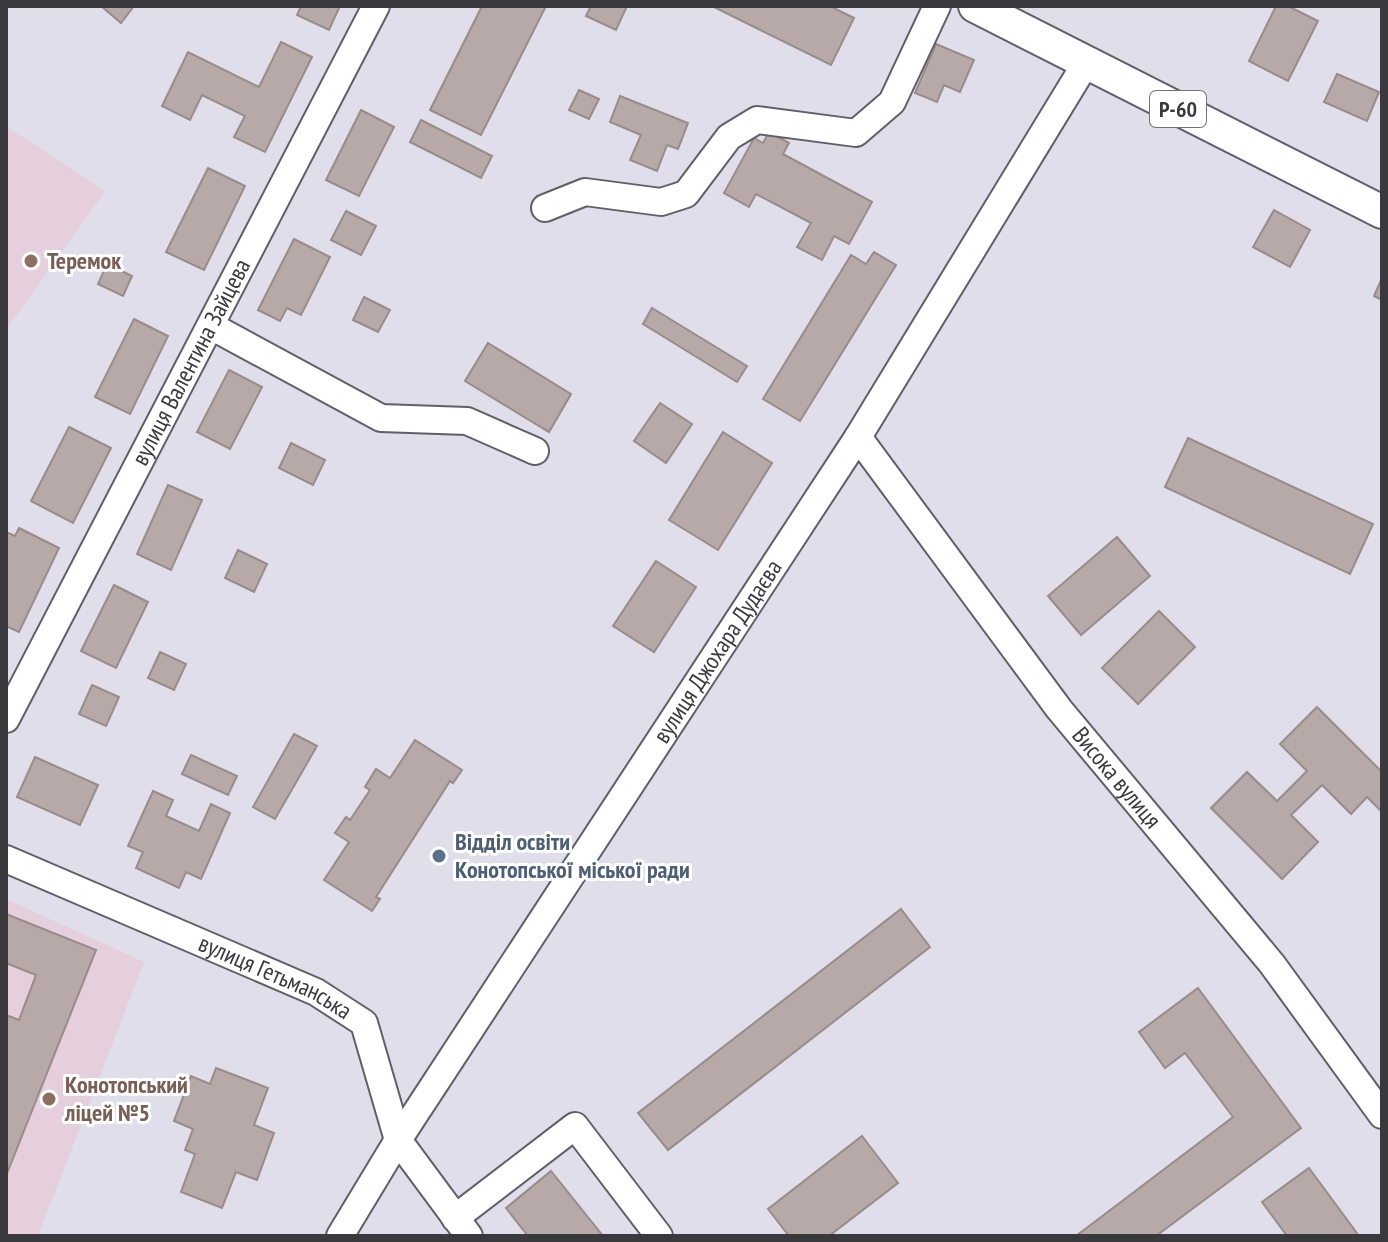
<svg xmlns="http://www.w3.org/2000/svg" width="1388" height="1242" viewBox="0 0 1388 1242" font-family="'PT Sans Narrow',sans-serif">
  <rect width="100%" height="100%" fill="#dfdeea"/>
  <g fill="#e5cfdc">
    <path d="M6,126l99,65 -99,139z"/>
    <path d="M6,899l138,63 -106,274h-32z"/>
  </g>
  <g fill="#b6a9a8" stroke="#988b8a" stroke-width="2">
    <path d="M101,6h33l-13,17z"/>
    <path d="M301,6h39l-11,24 -32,-15z"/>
    <path d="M482,6h64l-65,129 -51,-25z"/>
    <path d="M591,6h36l-11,24 -30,-14z"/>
    <path d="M712,6h118l24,12 -23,47z"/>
    <path d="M1276,6h12l30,15 -30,60 -39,-20z"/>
    <path d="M281,42l31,15 -47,95 -31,-15 11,-21 -43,-21 -12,25 -28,-14 26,-54 71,35z"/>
    <path d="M936,44l38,16 -14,32 -16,-7 -7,17 -22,-9z"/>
    <path d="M1337,74l42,18 -12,29 -43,-19z"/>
    <path d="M579,90l20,9 -10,20 -20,-9z"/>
    <path d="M620,96l68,27 -10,26 -11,-4 -10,26 -27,-11 11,-25 -31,-13z"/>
    <path d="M361,110l33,17 -35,69 -33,-16z"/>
    <path d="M421,120l71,36 -11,22 -71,-36z"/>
    <path d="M769,132l20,11 -6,11 89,48 -23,42 -15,-8 -12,24 -25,-13 14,-24 -55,-29 -7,13 -25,-14 30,-55 9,5z"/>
    <path d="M208,168l37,18 -41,84 -38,-18z"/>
    <path d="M1274,210l36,20 -20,37 -37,-20z"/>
    <path d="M346,211l30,15 -15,29 -30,-15z"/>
    <path d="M294,239l36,18 -29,58 -14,-7 -7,13 -22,-11z"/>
    <path d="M874,252l22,13 -96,156 -37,-22 88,-144 15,9z"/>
    <path d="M107,264l25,12 -9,20 -25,-12z"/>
    <path d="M1382,278v22l-8,-4z"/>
    <path d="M364,297l26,13 -12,22 -25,-12z"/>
    <path d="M652,308l95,58 -10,16 -94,-58z"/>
    <path d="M134,319l34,17 -38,78 -35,-17z"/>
    <path d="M488,343l83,51 -22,38 -84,-51z"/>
    <path d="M229,370l33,17 -32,62 -33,-17z"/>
    <path d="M660,403l32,21 -26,39 -32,-22z"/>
    <path d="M69,427l42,21 -38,75 -42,-22z"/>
    <path d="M723,432l49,31 -54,87 -49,-30z"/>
    <path d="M1188,438l185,86 -23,50 -185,-87z"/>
    <path d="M291,443l34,17 -12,25 -34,-17z"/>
    <path d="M168,485l34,15 -31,70 -34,-16z"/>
    <path d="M19,528l40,20 -40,84 -13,-6v-94l9,4z"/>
    <path d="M1117,537l33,39 -69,59 -33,-39z"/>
    <path d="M238,550l29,14 -13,28 -29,-14z"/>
    <path d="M656,561l40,26 -42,65 -41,-26z"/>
    <path d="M114,585l34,17 -32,66 -35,-17z"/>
    <path d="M1159,611l36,36 -57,57 -36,-36z"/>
    <path d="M160,652l26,12 -12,26 -26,-12z"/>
    <path d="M92,685l27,12 -13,29 -27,-12z"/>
    <path d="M1317,707l65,65v40l-15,-15 -16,17 -29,-29 -31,30 27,27 -36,37 -71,-71 36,-36 30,29 30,-30 -27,-27z"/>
    <path d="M294,734l23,12 -42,73 -22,-12z"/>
    <path d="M415,740l47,30 -9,13 -3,-2 -74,116 4,2 -8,12 -48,-31 25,-38 -14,-9 11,-16 4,3 20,-30 -5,-3 11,-18 14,9z"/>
    <path d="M191,755l46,21 -9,19 -46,-21z"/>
    <path d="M35,757l63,28 -18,40 -63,-28z"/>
    <path d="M153,791l20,9 -7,16 33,15 12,-27 19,9 -29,66 -15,-7 -7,16 -43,-20 7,-16 -15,-6z"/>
    <path d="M901,909l29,38 -262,203 -30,-37z"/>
    <path d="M6,914l90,36 -90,226v-161l13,5 17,-45 -30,-12z"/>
    <path d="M1198,988l103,140 -145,108h-80l157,-119 -48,-64 -20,15 -26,-36z"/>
    <path d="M216,1068l52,20 -14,37 20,8 -17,47 -21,-8 -14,36 -41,-16 14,-38 -10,-4 8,-21 -19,-8 17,-45 19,8z"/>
    <path d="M862,1136l36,47 -69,53h-40l-21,-27z"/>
    <path d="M1309,1168l50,68h-72l-25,-34z"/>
    <path d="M551,1171l52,65h-75l-22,-28z"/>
  </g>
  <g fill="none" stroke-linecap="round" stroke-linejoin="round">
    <g stroke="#5f5f69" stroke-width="30">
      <g id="minor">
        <path d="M545,208l40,-16 76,10 25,-8 43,-57 28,-17 99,13 36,-31 45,-96"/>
        <path d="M211,326l170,92 86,3 68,30"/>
        <path id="s1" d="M858,437l201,272 213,255 110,151"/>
        <path id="s2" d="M6,719l370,-713"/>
        <path id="s3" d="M6,859l310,133 48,31 34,117 71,96"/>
        <path d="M455,1218l120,-92 84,110"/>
        <path id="s4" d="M340,1236l58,-96 460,-703 228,-374"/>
      </g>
    </g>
    <g stroke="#5f5f69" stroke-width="36">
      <path id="major" d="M975,6l407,206"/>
    </g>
    <use href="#minor" stroke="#fff" stroke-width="26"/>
    <use href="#major" stroke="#fff" stroke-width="32"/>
  </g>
  <g fill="#8d6e63" stroke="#fff" stroke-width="3">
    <circle cx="31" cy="261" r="8"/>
    <circle cx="49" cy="1099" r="8"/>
  </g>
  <circle fill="#5c6f8a" stroke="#fff" stroke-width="3" cx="439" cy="856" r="8"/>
  <g text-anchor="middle" stroke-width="6" stroke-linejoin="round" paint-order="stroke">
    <rect fill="#fff" stroke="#747478" stroke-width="2" x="1150" y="91" width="56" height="36" rx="6"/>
    <g font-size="22" font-weight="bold" fill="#39393e">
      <text x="1178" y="117">Р-60</text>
    </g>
    <g font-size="24" font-weight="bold" fill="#785e54" stroke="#fff" text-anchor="start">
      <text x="47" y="269">Теремок</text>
      <text x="65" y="1093">Конотопський<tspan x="65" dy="28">ліцей №5</tspan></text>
    </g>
    <g font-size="24" fill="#39393e" stroke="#fff">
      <text dy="8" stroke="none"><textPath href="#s2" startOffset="402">вулиця Валентина Зайцева</textPath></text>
      <text dy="8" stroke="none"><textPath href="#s4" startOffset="696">вулиця Джохара Дудаєва</textPath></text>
      <text dy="8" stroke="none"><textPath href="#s1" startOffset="428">Висока вулиця</textPath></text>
      <text dy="8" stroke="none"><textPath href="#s3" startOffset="294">вулиця Гетьманська</textPath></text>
    </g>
    <g font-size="24" font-weight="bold" fill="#4e5e75" stroke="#fff" text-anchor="start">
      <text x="455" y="850">Відділ освіти<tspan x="455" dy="28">Конотопської міської ради</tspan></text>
    </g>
  </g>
  <rect width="1388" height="1242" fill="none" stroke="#39393e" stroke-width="16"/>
</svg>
______________________________
• **WHAT YOU WILL DO**:
Output exactly, and only, the lines running from the one that contains "76,10 25,-8 43,-57" through the last line of the entries above.

• **FINAL ANSWER**:
        <path d="M545,208l40,-16 76,10 25,-8 43,-57 28,-17 99,13 36,-31 45,-96"/>
        <path d="M211,326l170,92 86,3 68,30"/>
        <path id="s1" d="M858,437l201,272 213,255 110,151"/>
        <path id="s2" d="M6,719l370,-713"/>
        <path id="s3" d="M6,859l310,133 48,31 34,117 71,96"/>
        <path d="M455,1218l120,-92 84,110"/>
        <path id="s4" d="M340,1236l58,-96 460,-703 228,-374"/>
      </g>
    </g>
    <g stroke="#5f5f69" stroke-width="36">
      <path id="major" d="M975,6l407,206"/>
    </g>
    <use href="#minor" stroke="#fff" stroke-width="26"/>
    <use href="#major" stroke="#fff" stroke-width="32"/>
  </g>
  <g fill="#8d6e63" stroke="#fff" stroke-width="3">
    <circle cx="31" cy="261" r="8"/>
    <circle cx="49" cy="1099" r="8"/>
  </g>
  <circle fill="#5c6f8a" stroke="#fff" stroke-width="3" cx="439" cy="856" r="8"/>
  <g text-anchor="middle" stroke-width="6" stroke-linejoin="round" paint-order="stroke">
    <rect fill="#fff" stroke="#747478" stroke-width="2" x="1150" y="91" width="56" height="36" rx="6"/>
    <g font-size="22" font-weight="bold" fill="#39393e">
      <text x="1178" y="117">Р-60</text>
    </g>
    <g font-size="24" font-weight="bold" fill="#785e54" stroke="#fff" text-anchor="start">
      <text x="47" y="269">Теремок</text>
      <text x="65" y="1093">Конотопський<tspan x="65" dy="28">ліцей №5</tspan></text>
    </g>
    <g font-size="24" fill="#39393e" stroke="#fff">
      <text dy="8" stroke="none"><textPath href="#s2" startOffset="402">вулиця Валентина Зайцева</textPath></text>
      <text dy="8" stroke="none"><textPath href="#s4" startOffset="696">вулиця Джохара Дудаєва</textPath></text>
      <text dy="8" stroke="none"><textPath href="#s1" startOffset="428">Висока вулиця</textPath></text>
      <text dy="8" stroke="none"><textPath href="#s3" startOffset="294">вулиця Гетьманська</textPath></text>
    </g>
    <g font-size="24" font-weight="bold" fill="#4e5e75" stroke="#fff" text-anchor="start">
      <text x="455" y="850">Відділ освіти<tspan x="455" dy="28">Конотопської міської ради</tspan></text>
    </g>
  </g>
  <rect width="1388" height="1242" fill="none" stroke="#39393e" stroke-width="16"/>
</svg>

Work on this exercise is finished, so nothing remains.